The fortunes of the restaurant industry and the economy as a whole have improved since the dog days of 2009, but it's been a roller coaster ride to get there, attendees learned at this week's Restaurant Leadership Conference.
"It seems as though just as we get some good [economic] news something shakes us again, whether natural disasters [or] gas prices," said Todd S. Jones, managing director at GE Capital, Franchise Finance. "Up and down and up and down."

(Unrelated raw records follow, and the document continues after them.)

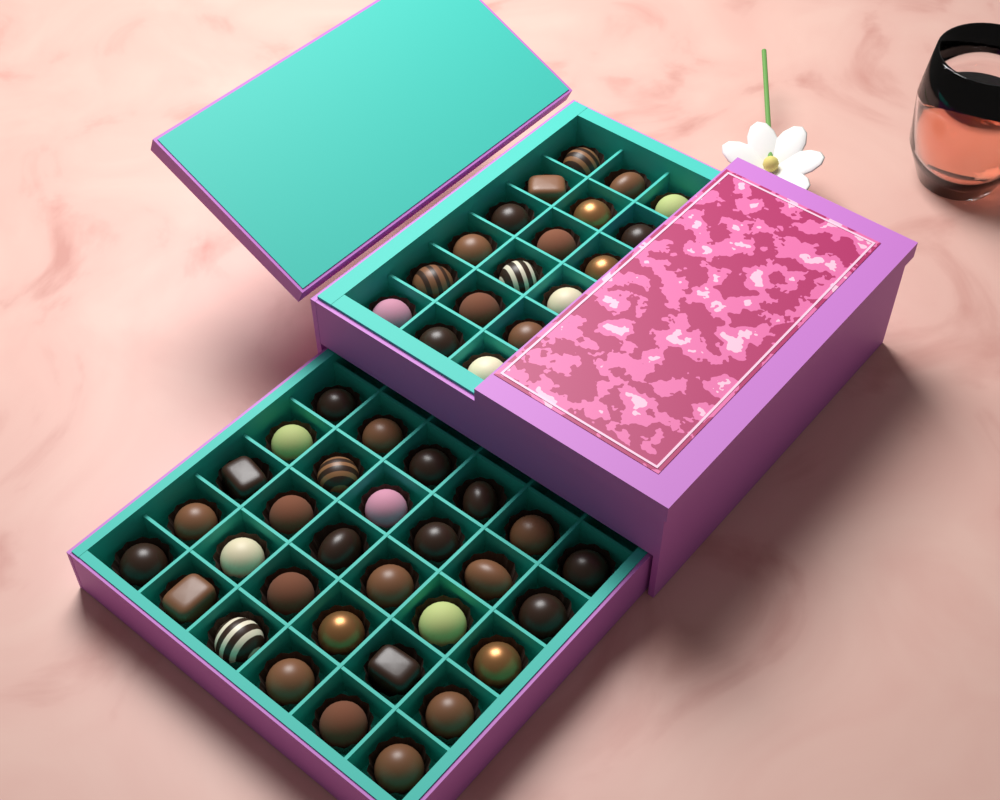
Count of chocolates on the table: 48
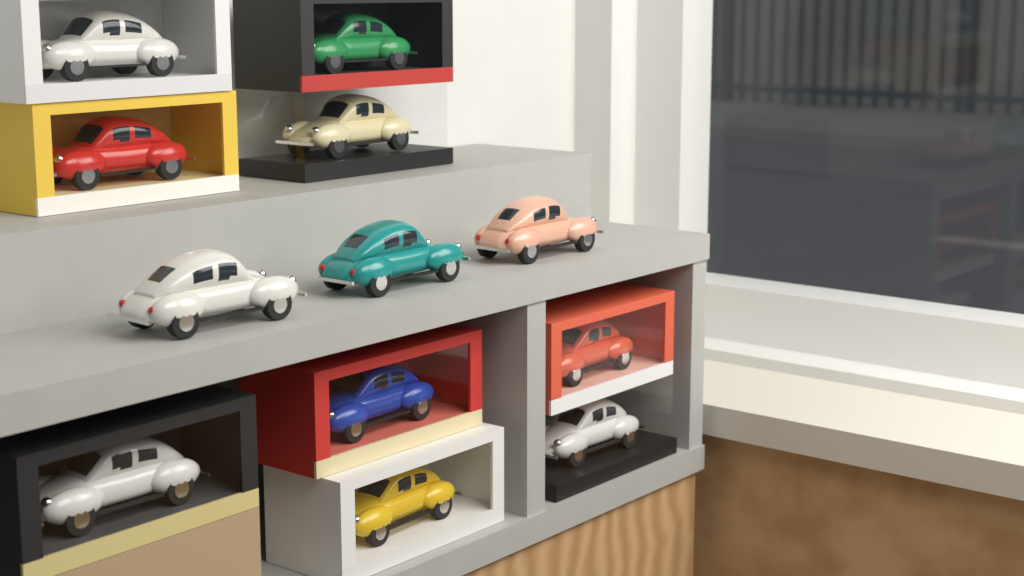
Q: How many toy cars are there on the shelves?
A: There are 12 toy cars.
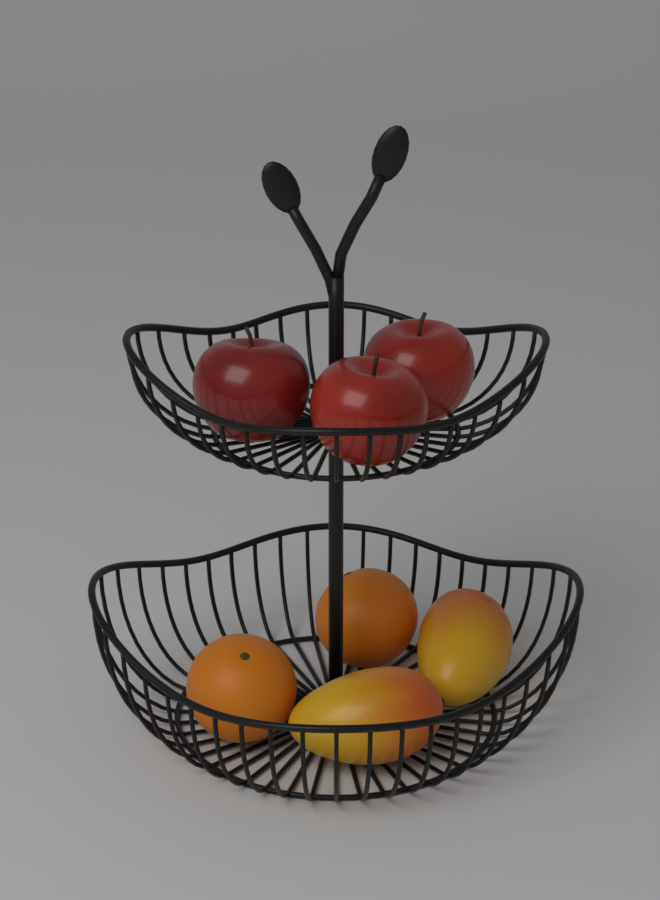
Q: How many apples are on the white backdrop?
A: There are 3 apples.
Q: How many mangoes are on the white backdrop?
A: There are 2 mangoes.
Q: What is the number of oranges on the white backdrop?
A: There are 2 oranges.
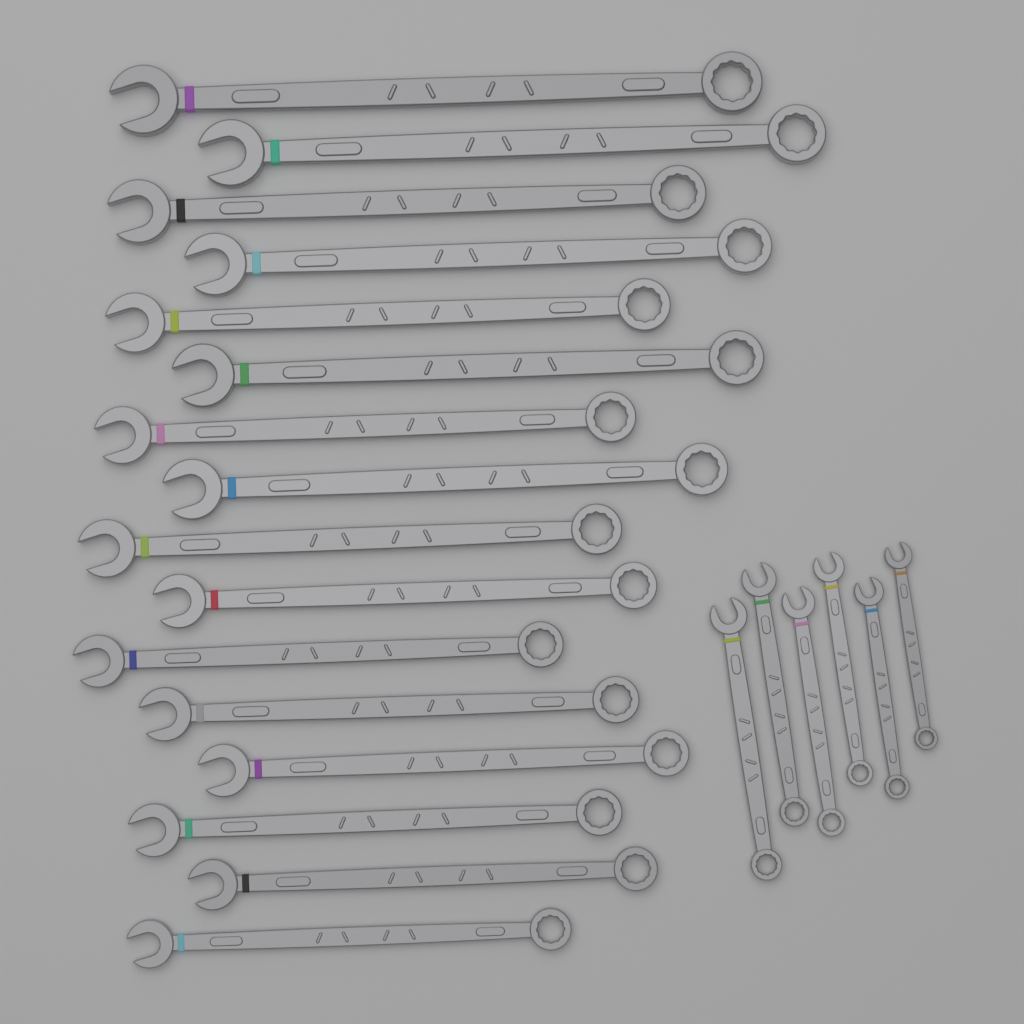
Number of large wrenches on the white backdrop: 16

At his annual GE State of the Industry address at the RLC, Jones said industry sales are currently growing, but uncertainty continues. In other words, the roller coaster ride isn't over yet. But the good news outweighs the bad:
The good news:
- "We are in the midst of an energy revolution," explained Jones. "Think about where we were with technology in the early '90s, that's where we are now with energy. Wind, solar, hydropower, shale. That's an opportunity to create jobs and a catalyst for growth."
- The United States is better off than other major economies. The domestic economy grew at 2 to 3 percent over the past year, while Europe and Japan grew by only 1 percent.
- Inflation is staying under control.
- Home prices are rising. And the housing industry as a whole is seeing a rebound. As a result of that personal wealth has increased. As Jones explained, after the downturn, personal wealth dropped by $15 trillion nationally. Consumers have recovered $13.6 trillion. "When we feel better about our fundamental asset, we feel better about spending," said Jones.
- Consumer spending isn't bad. Compared with 2006, pre-recession consumer spending is at a higher rate of GDP: 70.2 percent compared to 70.7 percent.
- Financing is strong. In 2012 $465 billion in capital flowed into the restaurant sector. Through the first quarter of 2013, the tally is already $211 billion.
- There are fewer defaults. Default rates are normalizing from 2009 and 2010 in the darkest days of the recession. Currently, there is only about a 1.5 to 2 percent default rate. "A good balance of risk and growth," said Jones.
- Mergers and acquisitions are strong. The overall dollar amount of all restaurant mergers and acquisitions dropped last year, but the number of transactions increased. Fewer big-dollar deals were done, but there were a lot more smaller deals.
The bad news:
- Washington. The greatest uncertainty in the economy all resonates from the nation's capital, said Jones. From the sequestration and the uncertainty over its ultimate impact, to the Affordable Care Act and its uncertain impact on the industry: everyone is on edge.
- Technology. The industry isn't adopting it fast enough. Jones is concerned that the industry is letting opportunity pass it by. He pointed to the fact that restaurants spend 80 percent of their marketing dollars on TV and only 3 percent on digital marketing. At the same time, he stressed, a revolution is happening not just online—with more people turning to digital outlets for messages from brands—but on TV, with more people watching online and on DVRs, where they fast forward right through commercials.
- Commodity prices. A great swath of the Corn Belt is still suffering under drought conditions. The ramifications of that ripple throughout the commodity markets. Prices are going up and they are going to continue to go up.